**What you need to do**
Begin with the line containing "Scraping of Booking" and reproduce it and all later lines exactly, through the last line of the records. Add nothing else.

▽

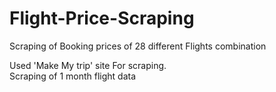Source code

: # Flight-Price-Scraping
Scraping of Booking prices of 28 different Flights combination  

Used 'Make My trip' site For scraping.<br>
Scraping of 1 month flight data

△

**Response to the task**
Scraping of Booking prices of 28 different Flights combination  

Used 'Make My trip' site For scraping.<br>
Scraping of 1 month flight data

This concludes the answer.